Let me be perfectly clear (oh, those nostalgically crooked dead Republicans had a way with words, eh?).

I care more about the schools - even though my kids graduated a decade ago from Nathan Hale - than I do about that little crying billionaire (a touching "60 Minutes" segment I hope you caught) Howie Schultz, and his greedy board members.

Read my lips (to quote another crooked old Republican, not dead yet, actually playing a lot of golf with a crooked, almost-old Democrat ex-president): Ultimately, Seattle's future depends on the kids who grow up here, not the corporate pirates who move here from elsewhere and rape the taxpayers.

And I care even more about all the sick and halt and lame and just plain crazy (ridden a Metro bus lately after dark?) - who can't afford to see a doctor, much less pay for a prescription - than every dotcom billionaire who ever passed through this wet vale of tears, or ever will.

Seattle, when I arrived here almost 25 years ago, offered the best of both worlds. There was opportunity for the ambitious, and there was a strong social support system for the unlucky.

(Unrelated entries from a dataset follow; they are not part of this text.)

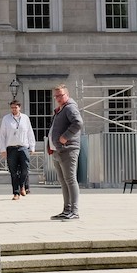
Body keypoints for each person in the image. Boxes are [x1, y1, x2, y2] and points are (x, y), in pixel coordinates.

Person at [47, 83, 83, 220]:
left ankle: (74, 210)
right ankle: (67, 209)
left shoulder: (70, 107)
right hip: (58, 150)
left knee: (70, 180)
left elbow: (78, 123)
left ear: (67, 94)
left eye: (60, 95)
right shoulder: (61, 109)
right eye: (56, 96)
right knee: (63, 181)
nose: (58, 98)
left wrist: (64, 137)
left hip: (68, 149)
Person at [0, 99, 35, 200]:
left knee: (25, 169)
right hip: (11, 148)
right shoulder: (6, 119)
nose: (14, 109)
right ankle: (16, 192)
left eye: (15, 107)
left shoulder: (25, 118)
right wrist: (3, 149)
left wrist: (32, 146)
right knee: (13, 172)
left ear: (19, 108)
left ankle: (22, 185)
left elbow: (30, 132)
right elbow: (2, 135)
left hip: (23, 147)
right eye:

But that was before the Hummer people took over, back when this place really was the home for some walk-the-talk activists. Not the current crop of antiwar folks who show up at hate-Bush rallies in brand-new, gas-hog SUVs.

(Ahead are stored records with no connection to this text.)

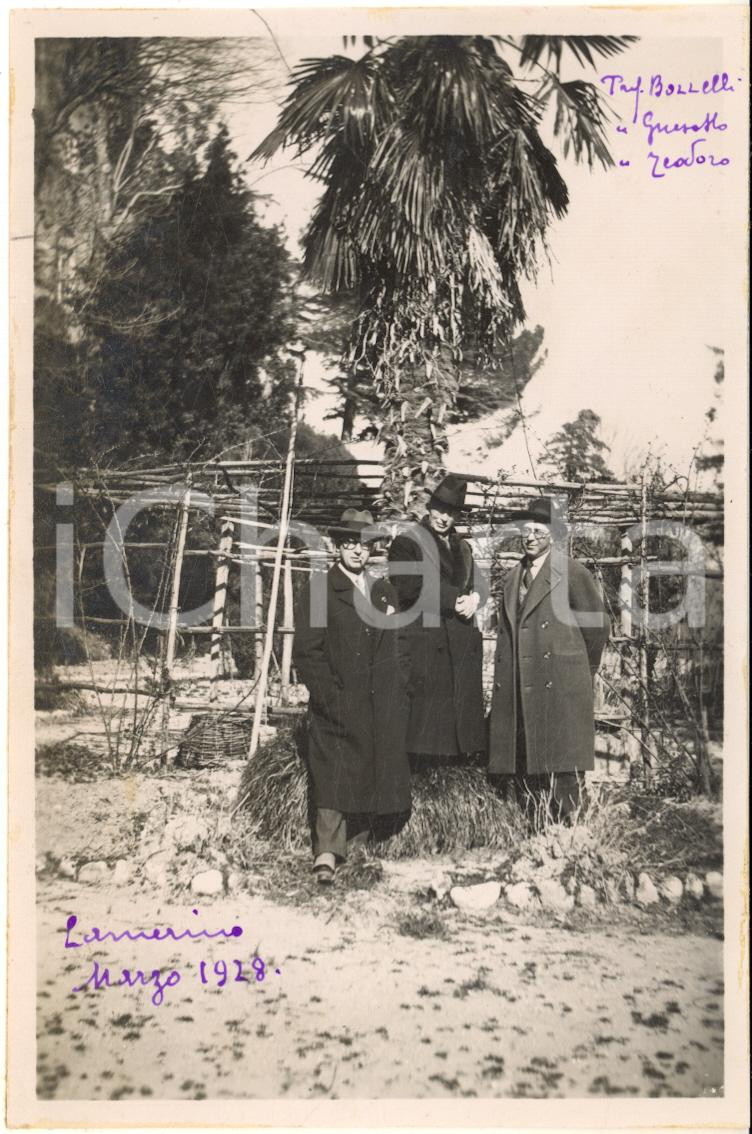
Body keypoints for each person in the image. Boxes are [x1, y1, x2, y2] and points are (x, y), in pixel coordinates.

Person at [293, 508, 411, 884]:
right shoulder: (319, 590)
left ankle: (358, 846)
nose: (357, 552)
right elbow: (308, 651)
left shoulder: (383, 591)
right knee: (332, 771)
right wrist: (329, 696)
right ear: (336, 546)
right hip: (338, 699)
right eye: (349, 544)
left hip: (377, 701)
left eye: (364, 545)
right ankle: (326, 851)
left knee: (368, 767)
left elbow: (393, 645)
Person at [487, 496, 609, 820]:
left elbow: (597, 627)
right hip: (523, 688)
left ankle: (573, 840)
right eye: (526, 529)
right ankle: (539, 834)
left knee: (563, 769)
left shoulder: (570, 572)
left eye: (538, 529)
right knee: (530, 766)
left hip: (560, 686)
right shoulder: (513, 578)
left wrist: (580, 670)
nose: (530, 536)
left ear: (552, 534)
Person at [387, 474, 486, 767]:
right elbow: (406, 585)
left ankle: (452, 771)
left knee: (456, 724)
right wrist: (453, 598)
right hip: (425, 643)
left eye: (452, 512)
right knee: (426, 728)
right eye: (441, 510)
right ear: (430, 508)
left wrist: (475, 599)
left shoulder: (463, 547)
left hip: (459, 642)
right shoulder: (408, 542)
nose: (445, 518)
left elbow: (479, 582)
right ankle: (426, 774)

Paul Allen, our local billionaire, and an all-around great guy according to the local dailies, can help Howie if Howie is so desperate. After all, by declaring bankruptcy in Portland to stiff that city, Allen, the second- or fourth-richest man in the world (who can still declare bankruptcy on a legal technicality), doesn't have to worry about closing schools or no health insurance. He can buy a school, so Paulie can help out his Bro Howie too.

Or let 'em move to Renton.

Good riddance.

SPEAKING OF health care, a study just published in the American Journal of Public Health reports the obvious: Canadians are in better health than Americans.

It seems that Canadians who are insured and Americans who are still insured have about equal rates of health. But America scores lower because of all the uninsured folks in this allegedly greatest country in the world, folks who can't afford to go to a doctor until they have to go to the emergency room.

Ten percent of Americans polled said there were medicines they needed but could not afford - double the rate of Canadians in the same leaky medical boat.

Twenty-one percent of Americans polled said they were obese compared to 15 percent of Canucks polled.

Americans are 42 percent more likely to have diabetes, 32 percent more likely to have high blood pressure and 12 percent more likely to have arthritis.

"We are really falling behind other nations," said Dr. Steffie Woolhandler, a co-author of the study.

AND HOW ABOUT that news from Iraq!

If we aren't torturing imprisoned noncombatants who have never had a trial, we are killing civilians in the name of freedom right on the ground in Iraq.

It makes a patriot eager to get that thing in Iran started.

Pinhead and Rummy and Bad-Heart, Bad Faith Dick ain't afraid, so neither am I. We can't afford to provide health care to our sick and indigent, but we can go to war any damn where we please.

I'd like to see a poll first, though, of the other countries in the world, including our allies in Europe, just to see how many crazy folks actually fear America nowadays more than Iran or Iraq.

People living in the maw of a propagandistic state often don't see things quite like the rest of the world does. Might be interesting.